There used to be a saying that speed kills. But, in the world of eCommerce, speed is everything. Slow page loads and sluggish performance will result in high bounce rates and loss of business. It will also lower your ranking in the all-important search engine results pages (SERPs).
Is your website performing as well as it could?
Two of the main selling points of many hosting services are speed and uptime, and they’re connected in several key ways. Downtime is measured as the percentage of time that your website is unavailable or not functioning properly. In this context, every second matters. Check out this comprehensive report by Aussie Hosting, comparing cheap hosting providers based on pricing and speed.

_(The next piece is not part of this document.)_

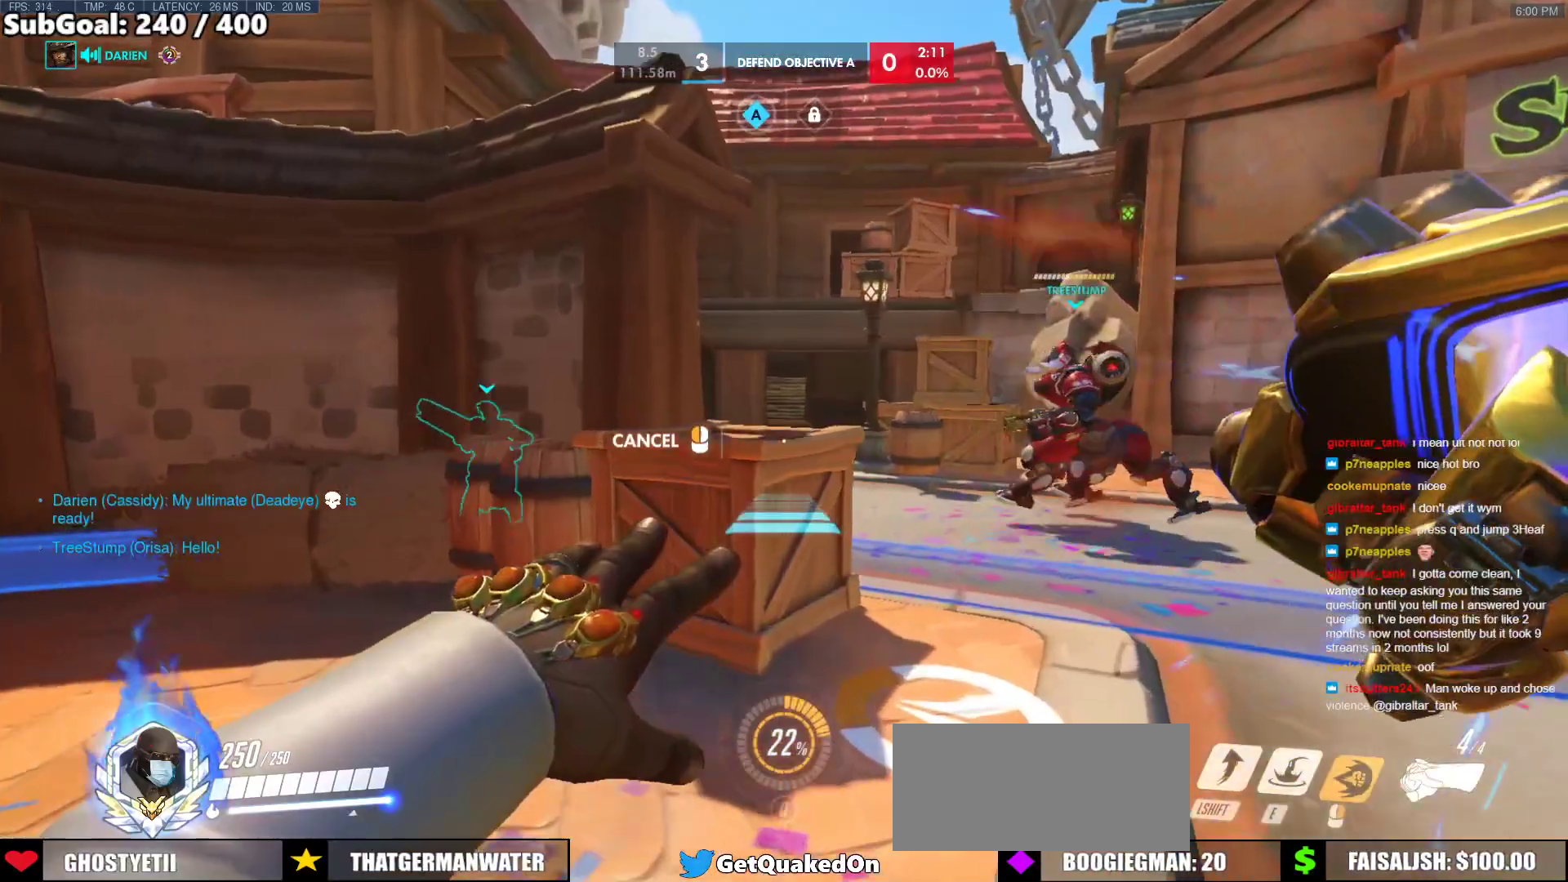
{"keys": ["d", "w"], "mouse": ["left"], "events": [[317, "mouse_left", "down"], [450, "d", "down"], [500, "mouse_right", "up"]]}
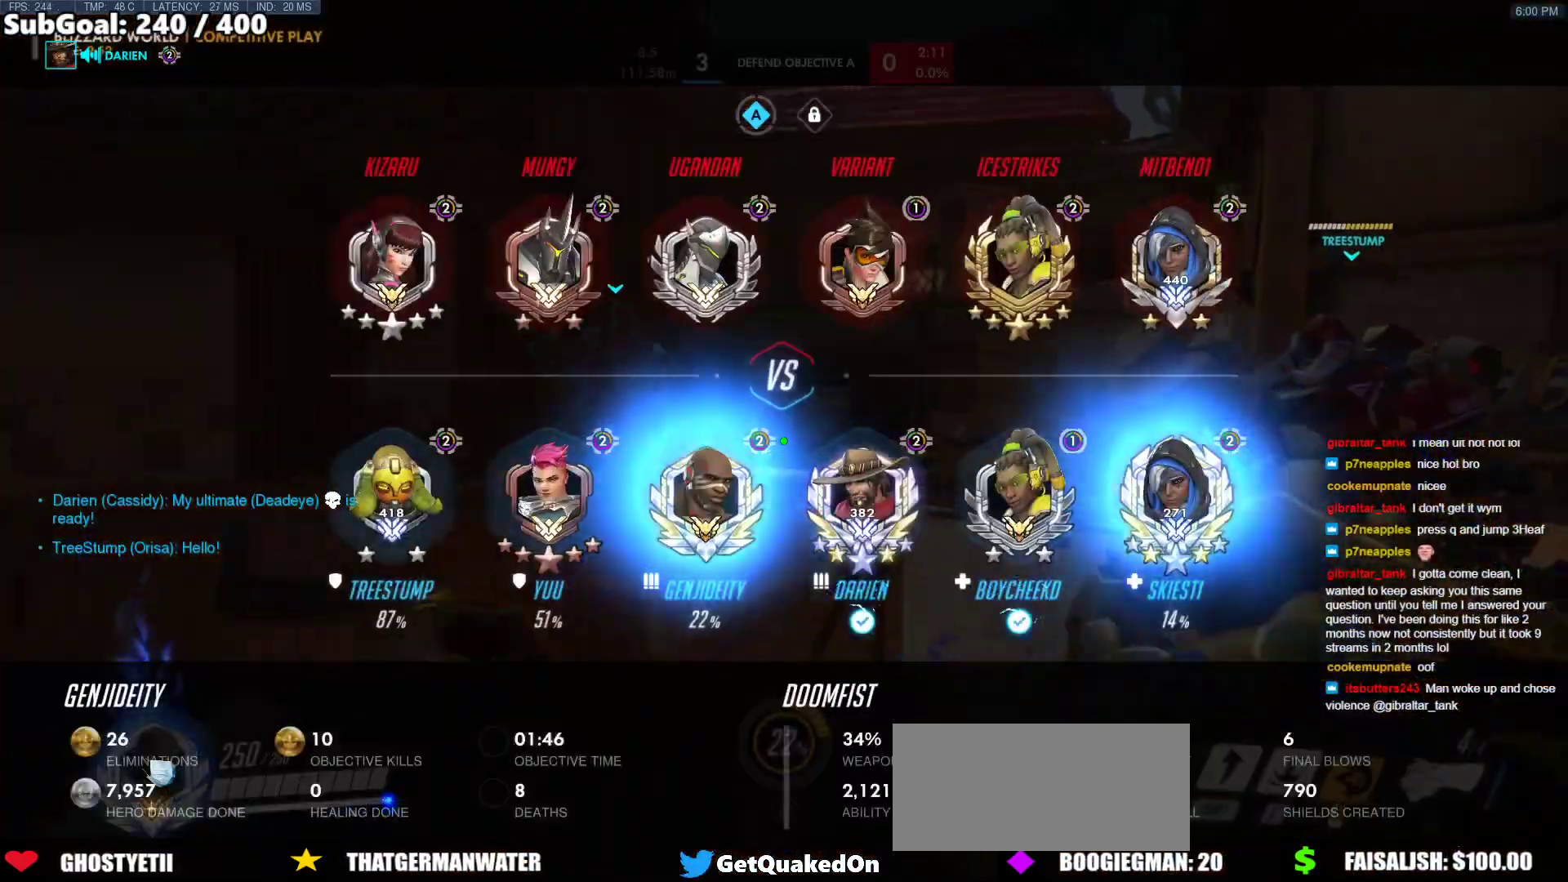
{"keys": ["d"], "mouse": [], "events": [[50, "mouse_left", "up"], [200, "w", "up"]]}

With an uptime of 99.999 percent, which is known in the hosting business as 5-9s, your website will experience about nine minutes of unplanned downtime per year. If your hosting services promises 99.8 percent of uptime, that number jumps to a staggering 18 hours that you’re out of commission. Statistically, each hour of downtime costs businesses an average of $100,000.
Is that a figure your company can afford? Most can’t.
What Causes Downtime?
Every website and hosting platform is going to have a certain amount of downtime due to maintenance. The idea is to make sure that any downtime is planned and that your traffic has advanced notice.
What causes downtime, and is there any way to mitigate it if your web host is in control?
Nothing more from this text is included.